Jackfruit taco party
Sharing food around a table is one of life’s great pleasures, and this is the meal I always want to make if I have friends or family over. It’s so much fun, and everyone gets to make their own personal taco! The trick with these is to have fun and don’t worry if you get a little messy—and to have a stack of paper towels on hand! Jackfruit is a great meat substitute; it absorbs flavors really well and has a texture similar to pulled pork once cooked. (You could buy a good-quality BBQ sauce if you prefer, but this one is really delicious.)

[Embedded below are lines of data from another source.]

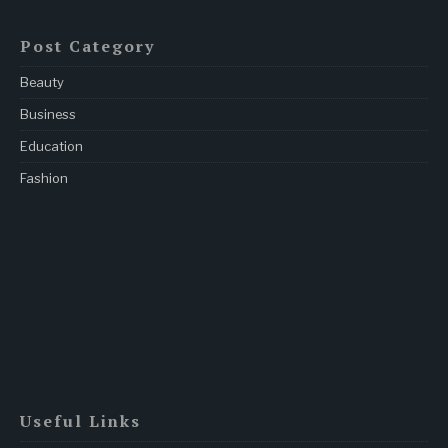
Post Category
Beauty
Business
Education
Fashion
Useful Links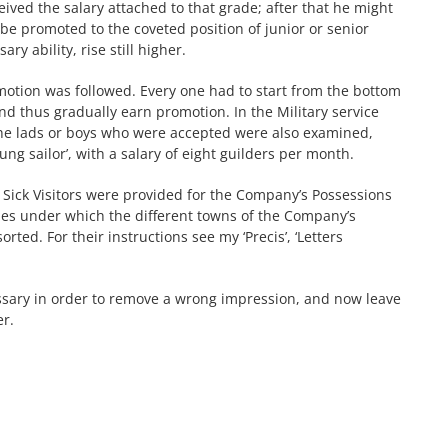
eceived the salary attached to that grade; after that he might
be promoted to the coveted position of junior or senior
y ability, rise still higher.
motion was followed. Every one had to start from the bottom
and thus gradually earn promotion. In the Military service
 The lads or boys who were accepted were also examined,
oung sailor’, with a salary of eight guilders per month.
r Sick Visitors were provided for the Company’s Possessions
eries under which the different towns of the Company’s
ted. For their instructions see my ‘Precis’, ‘Letters
sary in order to remove a wrong impression, and now leave
er.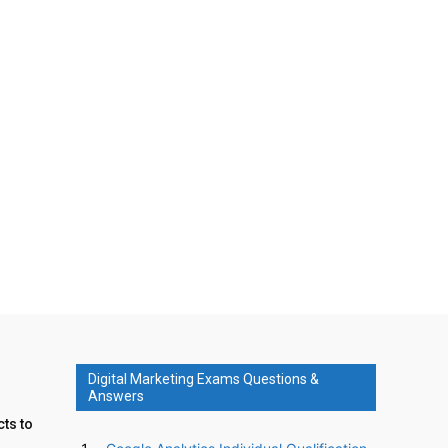
Digital Marketing Exams Questions &
Answers
ts to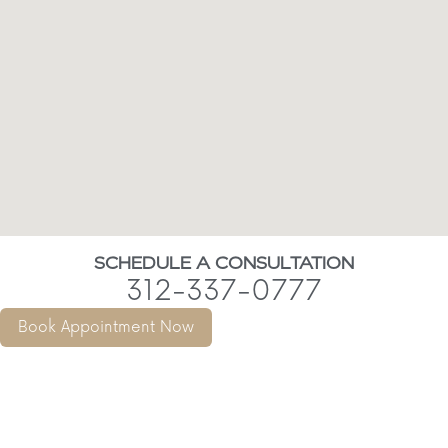
SCHEDULE A CONSULTATION
312-337-0777
Book Appointment Now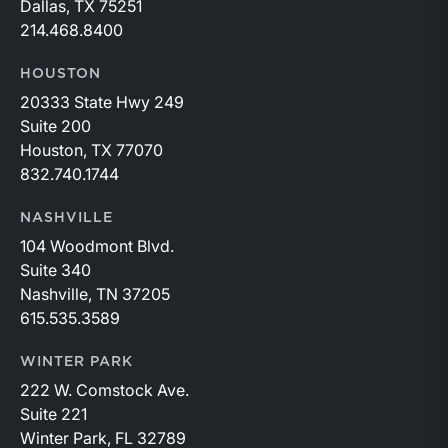
Dallas, TX 75251
214.468.8400
HOUSTON
20333 State Hwy 249
Suite 200
Houston, TX 77070
832.740.1744
NASHVILLE
104 Woodmont Blvd.
Suite 340
Nashville, TN 37205
615.535.3589
WINTER PARK
222 W. Comstock Ave.
Suite 221
Winter Park, FL 32789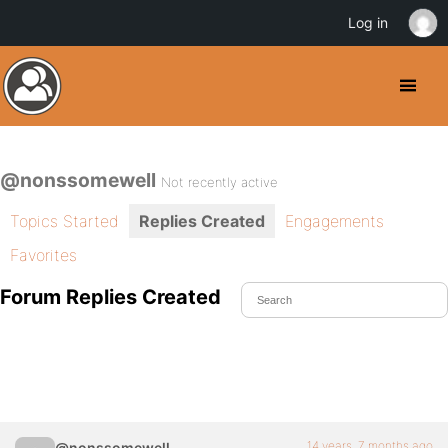
Log in
@nonssomewell
Not recently active
Topics Started
Replies Created
Engagements
Favorites
Forum Replies Created
14 years, 7 months ago
@nonssomewell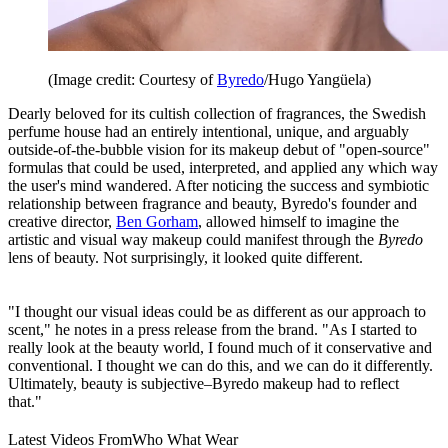
(Image credit: Courtesy of
Byredo
/Hugo Yangüela)
Dearly beloved for its cultish collection of fragrances, the Swedish
perfume house had an entirely intentional, unique, and arguably
outside-of-the-bubble vision for its makeup debut of "open-source"
formulas that could be used, interpreted, and applied any which way
the user's mind wandered. After noticing the success and symbiotic
relationship between fragrance and beauty, Byredo's founder and
creative director,
Ben Gorham
, allowed himself to imagine the
artistic and visual way makeup could manifest through the
Byredo
lens of beauty. Not surprisingly, it looked quite different.
"I thought our visual ideas could be as different as our approach to
scent," he notes in a press release from the brand. "As I started to
really look at the beauty world, I found much of it conservative and
conventional. I thought we can do this, and we can do it differently.
Ultimately, beauty is subjective–Byredo makeup had to reflect
that."
Latest Videos From
Who What Wear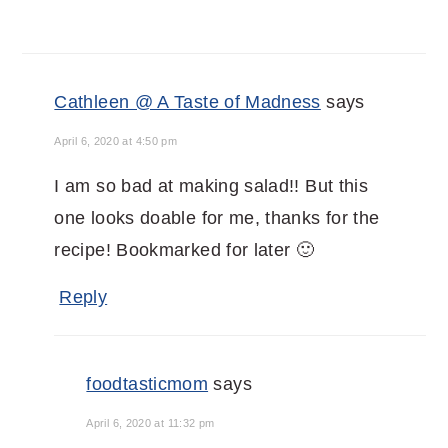
Cathleen @ A Taste of Madness
says
April 6, 2020 at 4:50 pm
I am so bad at making salad!! But this
one looks doable for me, thanks for the
recipe! Bookmarked for later 🙂
Reply
foodtasticmom
says
April 6, 2020 at 11:32 pm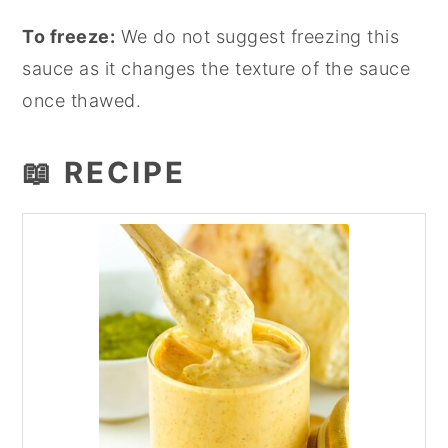
To freeze:
We do not suggest freezing this
sauce as it changes the texture of the sauce
once thawed.
📖 RECIPE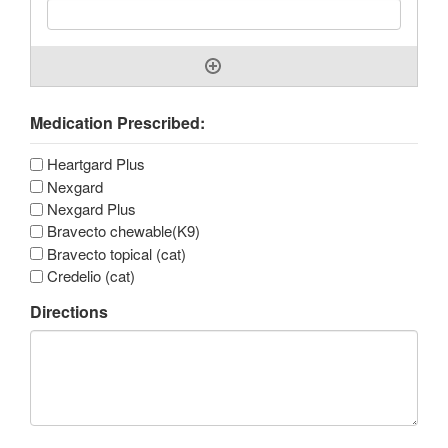
Medication Prescribed:
Heartgard Plus
Nexgard
Nexgard Plus
Bravecto chewable(K9)
Bravecto topical (cat)
Credelio (cat)
Directions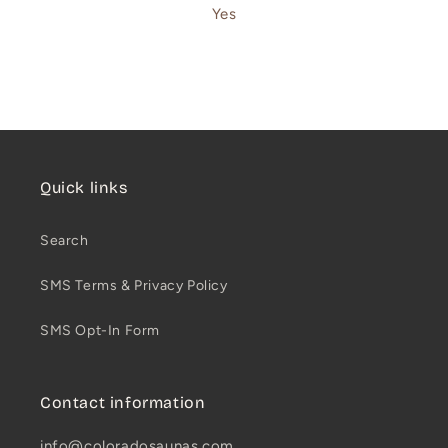
Yes
Quick links
Search
SMS Terms & Privacy Policy
SMS Opt-In Form
Contact information
info@coloradosaunas.com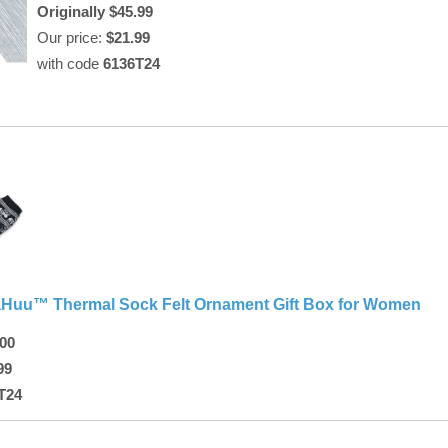
Originally $45.99
Our price:
$21.99
with code
6136T24
Huu™ Thermal Sock Felt Ornament Gift Box for Women
.00
99
T24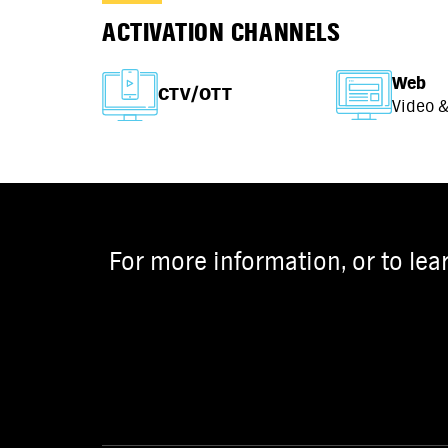
ACTIVATION CHANNELS
Web
CTV/OTT
Video &
For more information, or to lea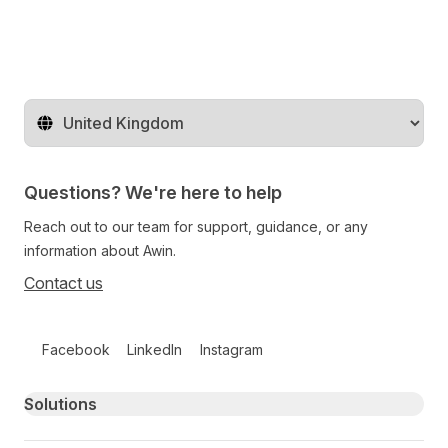
Change territory
Questions? We're here to help
Reach out to our team for support, guidance, or any
information about Awin.
Contact us
Follow us on social media
Facebook
LinkedIn
Instagram
Primary footer navigation
Solutions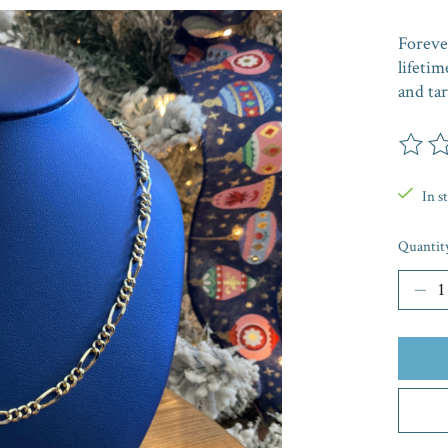
Forever
lifetim
and tar
The rat
In s
Quantit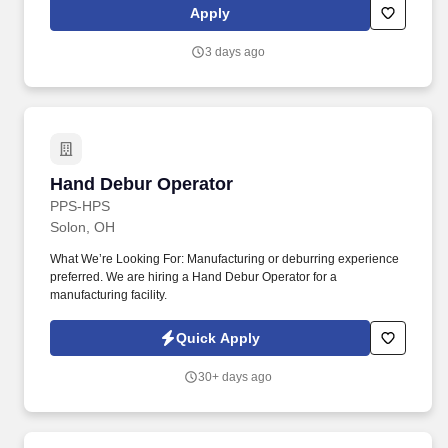
solely responsible for all decisions relating to employees
Apply
including and without limitation hiring and termination, benefits,
compensation, day to day activities, and terms or conditions of
3 days ago
employment.
Hand Debur Operator
Hand Debur Operator
PPS-HPS
Solon, OH
What We’re Looking For: Manufacturing or deburring experience
preferred. We are hiring a Hand Debur Operator for a
manufacturing facility.
Quick Apply
30+ days ago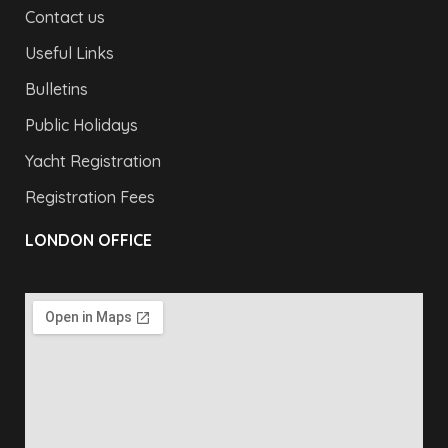
Contact us
Useful Links
Bulletins
Public Holidays
Yacht Registration
Registration Fees
LONDON OFFICE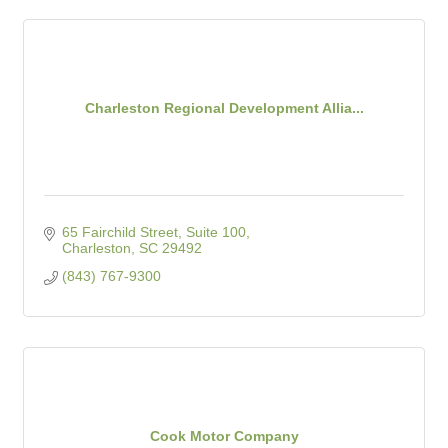
Charleston Regional Development Allia...
65 Fairchild Street, Suite 100
Charleston
SC
29492
(843) 767-9300
Cook Motor Company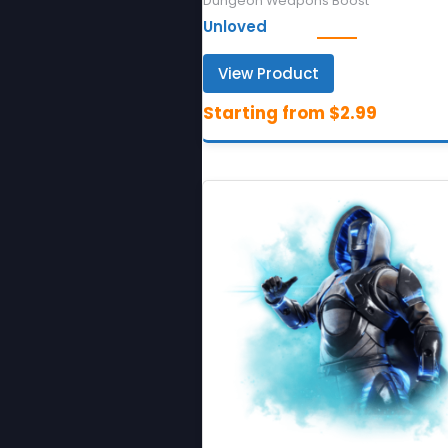
Dungeon Weapons Boost
Unloved
View Product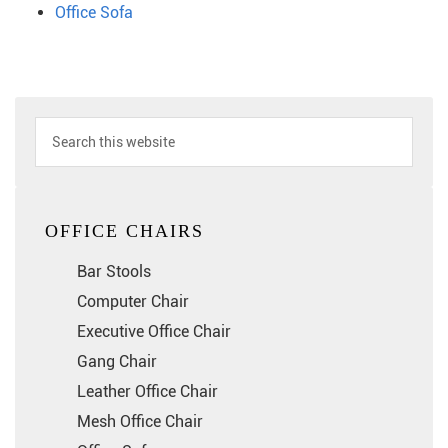
Office Sofa
OFFICE CHAIRS
Bar Stools
Computer Chair
Executive Office Chair
Gang Chair
Leather Office Chair
Mesh Office Chair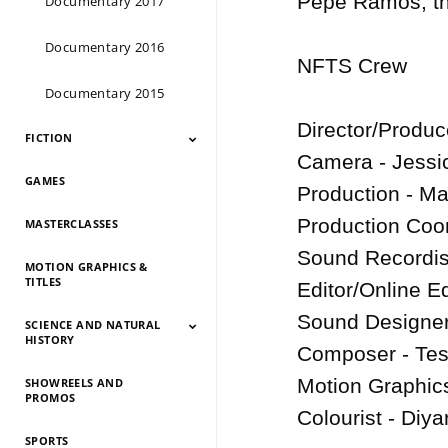
Pepe Ramos, the
Documentary 2017
Documentary 2016
NFTS Crew

Documentary 2015
Director/Produ
FICTION
Camera - Jessica
GAMES
Fiction 2026
Fiction 2025
Fiction 2024
Fiction 2023
Fiction 2022
Fiction 2021
Fiction 2020
Fiction 2019
Fiction 2018
Fiction 2017
Fiction 2016
Fiction 2015
Production - M
Production Coor
MASTERCLASSES
Sound Recordist
MOTION GRAPHICS &
TITLES
Editor/Online Ed
Sound Designer
SCIENCE AND NATURAL
HISTORY
Composer - Tes
Motion Graphics 
SHOWREELS AND
Science And Natural
Science And Natural
Science And Natural
Science And Natural
Science And Natural
Science And Natural
Science And Natural
Science And Natural
PROMOS
History 2026
History 2025
HIstory 2024
History 2023
History 2022
History 2021
History 2020
History 2019
Colourist - Diya
SPORTS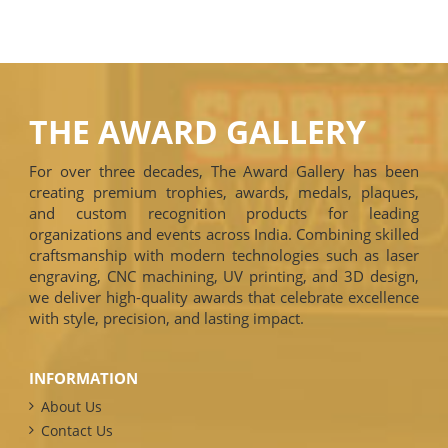
THE AWARD GALLERY
For over three decades, The Award Gallery has been
creating premium trophies, awards, medals, plaques,
and custom recognition products for leading
organizations and events across India. Combining skilled
craftsmanship with modern technologies such as laser
engraving, CNC machining, UV printing, and 3D design,
we deliver high-quality awards that celebrate excellence
with style, precision, and lasting impact.
INFORMATION
About Us
Contact Us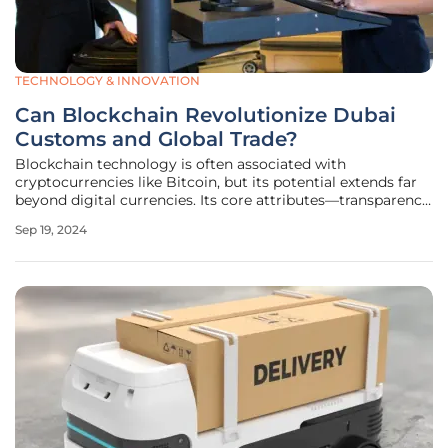
TECHNOLOGY & INNOVATION
Can Blockchain Revolutionize Dubai
Customs and Global Trade?
Blockchain technology is often associated with
cryptocurrencies like Bitcoin, but its potential extends far
beyond digital currencies. Its core attributes—transparency,
security, and efficiency—hold transformative possibilities
Sep 19, 2024
for many sectors, including customs and global trade.
Dubai Customs has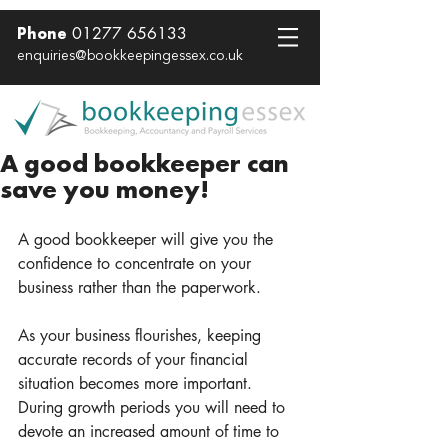
01277 656133
Phone
enquiries@bookkeepingessex.co.uk
A good bookkeeper can
save you money!
A good bookkeeper will give you the 
confidence to concentrate on your 
business rather than the paperwork. 
As your business flourishes, keeping 
accurate records of your financial 
situation becomes more important.  
During growth periods you will need to 
devote an increased amount of time to 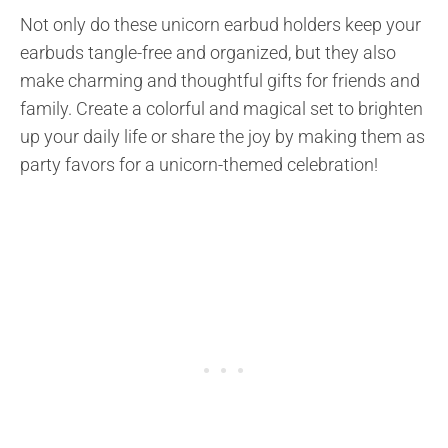
Not only do these unicorn earbud holders keep your
earbuds tangle-free and organized, but they also
make charming and thoughtful gifts for friends and
family. Create a colorful and magical set to brighten
up your daily life or share the joy by making them as
party favors for a unicorn-themed celebration!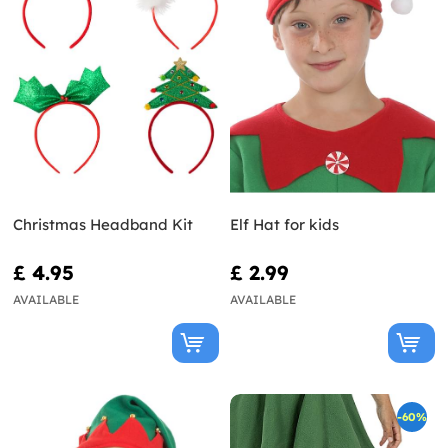
Christmas Headband Kit
Elf Hat for kids
£ 4.95
£ 2.99
AVAILABLE
AVAILABLE
-60%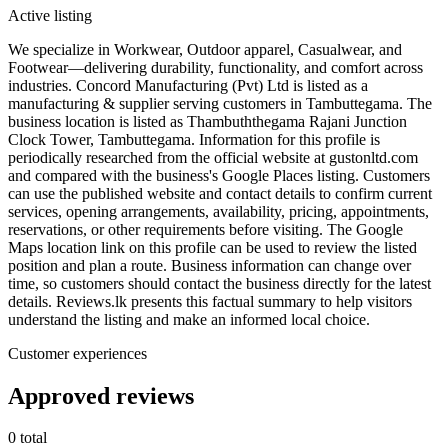
Active listing
We specialize in Workwear, Outdoor apparel, Casualwear, and
Footwear—delivering durability, functionality, and comfort across
industries. Concord Manufacturing (Pvt) Ltd is listed as a
manufacturing & supplier serving customers in Tambuttegama. The
business location is listed as Thambuththegama Rajani Junction
Clock Tower, Tambuttegama. Information for this profile is
periodically researched from the official website at gustonltd.com
and compared with the business's Google Places listing. Customers
can use the published website and contact details to confirm current
services, opening arrangements, availability, pricing, appointments,
reservations, or other requirements before visiting. The Google
Maps location link on this profile can be used to review the listed
position and plan a route. Business information can change over
time, so customers should contact the business directly for the latest
details. Reviews.lk presents this factual summary to help visitors
understand the listing and make an informed local choice.
Customer experiences
Approved reviews
0 total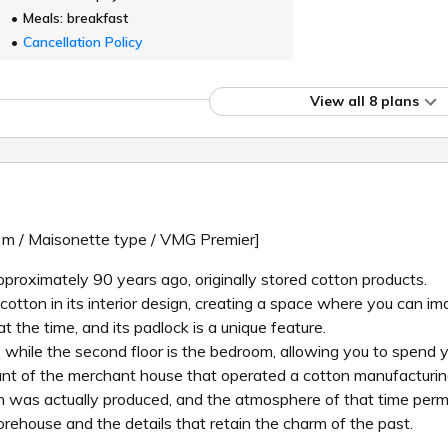
Meals: breakfast
Cancellation Policy
View all 8 plans
q m / Maisonette type / VMG Premier]
pproximately 90 years ago, originally stored cotton products.
ton in its interior design, creating a space where you can imag
t the time, and its padlock is a unique feature.
ion, while the second floor is the bedroom, allowing you to spend
nant of the merchant house that operated a cotton manufacturin
on was actually produced, and the atmosphere of that time per
orehouse and the details that retain the charm of the past.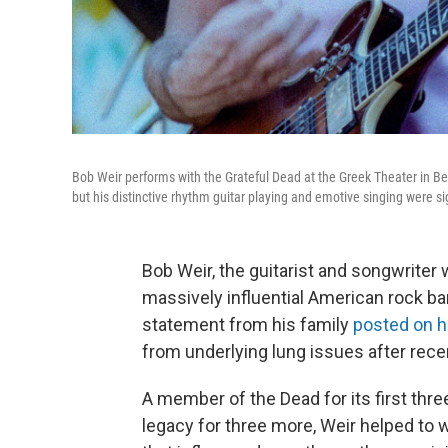
Bob Weir performs with the Grateful Dead at the Greek Theater in Ber
but his distinctive rhythm guitar playing and emotive singing were s
Bob Weir, the guitarist and songwrite
massively influential American rock ba
statement from his family
posted on h
from underlying lung issues after rece
A member of the Dead for its first thr
legacy for three more, Weir helped to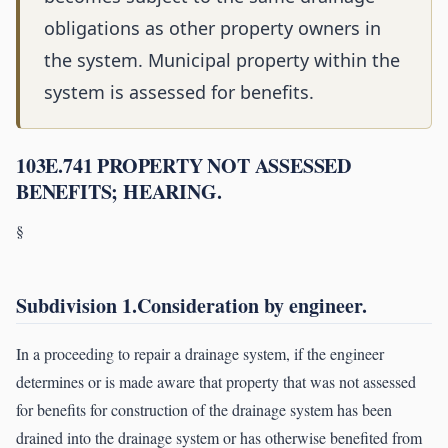
obligations as other property owners in
the system. Municipal property within the
system is assessed for benefits.
103E.741 PROPERTY NOT ASSESSED
BENEFITS; HEARING.
§
Subdivision 1.Consideration by engineer.
In a proceeding to repair a drainage system, if the engineer
determines or is made aware that property that was not assessed
for benefits for construction of the drainage system has been
drained into the drainage system or has otherwise benefited from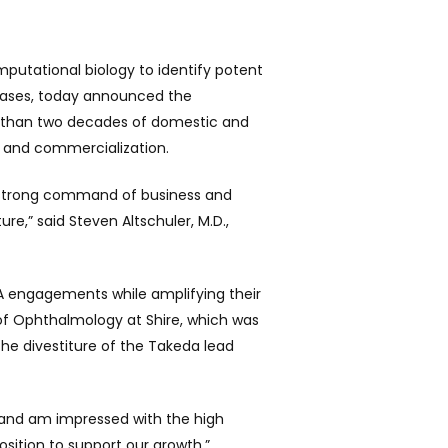
putational biology to identify potent
seases, today announced the
e than two decades of domestic and
s and commercialization.
b’s strong command of business and
re,” said Steven Altschuler, M.D.,
DA engagements while amplifying their
 of Ophthalmology at Shire, which was
the divestiture of the Takeda lead
s and am impressed with the high
sition to support our growth,”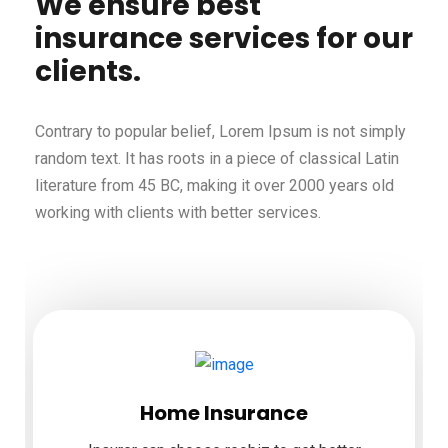
We ensure best
insurance services for our
clients.
Contrary to popular belief, Lorem Ipsum is not simply
random text. It has roots in a piece of classical Latin
literature from 45 BC, making it over 2000 years old
working with clients with better services.
Home Insurance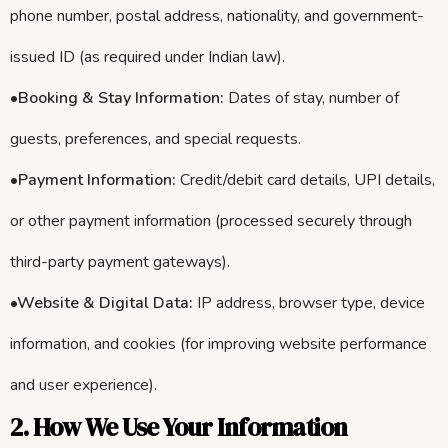
phone number, postal address, nationality, and government-
issued ID (as required under Indian law).
•
Booking & Stay Information:
Dates of stay, number of
guests, preferences, and special requests.
•
Payment Information:
Credit/debit card details, UPI details,
or other payment information (processed securely through
third-party payment gateways).
•Website & Digital Data:
IP address, browser type, device
information, and cookies (for improving website performance
and user experience).
2. How We Use Your Information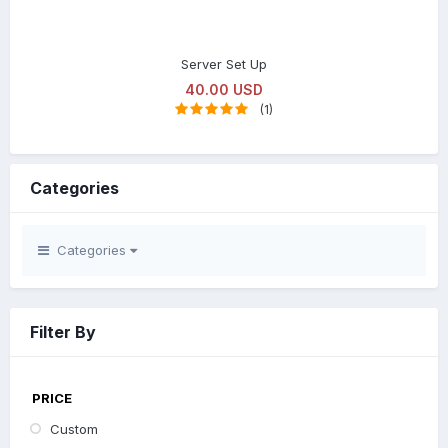
Server Set Up
40.00 USD
(1)
Categories
Categories
Filter By
PRICE
Custom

SERVES 4 | Prep time: 30 minutes, plus 2 hours (or overnight) for marinating | Cooking time: 40 minutes
For the filling
2 (14-oz) cans jackfruit in brine, drained
2 tsp garlic powder
2 tsp smoked paprika
4 tsp liquid smoke (see this page )
sea salt and freshly ground black pepper
a glug of olive oil
2 small red onions, sliced
2 small bell peppers, seeded and sliced
8 taco shells (2 each)
For the BBQ sauce
½ (14.5-oz) can diced tomatoes
2 tbsp tomato paste
1 tbsp molasses (or maple syrup)
packed ¼ cup brown sugar
1 tbsp raw apple cider vinegar
2 tsp chile powder
1 tsp onion powder
1 tsp garlic powder
1 tsp smoked paprika
½ tsp mustard
a pinch of sea salt
¼ small red cabbage, thinly sliced
3⅓ cups spinach
1 tomato, chopped
Put the drained jackfruit in an airtight container. Add the garlic powder, paprika, liquid smoke, and some salt and pepper, and mix until well coated. Use the back of a fork to shred the jackfruit. (There will be small, soft seeds that you can eat, too.) Leave to marinate in the fridge for at least 2 hours, but preferably overnight.
Once ready to cook, preheat the oven to 425˚F. Line a baking sheet with parchment paper.
Heat the oil in a large frying pan over low heat. Cook the onions and peppers for about 10 minutes, until they are soft and caramelizing a little. Add the jackfruit and cook for another 10 minutes, stirring every so often.
Spread the mixture onto the lined baking sheet and roast for 15 minutes.
While the jackfruit is cooking, make your BBQ sauce. Place all the ingredients in a small saucepan and cook over medium heat for 5 minutes.
To assemble the tacos, layer each shell with cabbage, spinach, and chopped tomato. Load the jackfruit mixture on top. Generously drizzle with the BBQ sauce and finish with the cilantro and a squeeze of lime.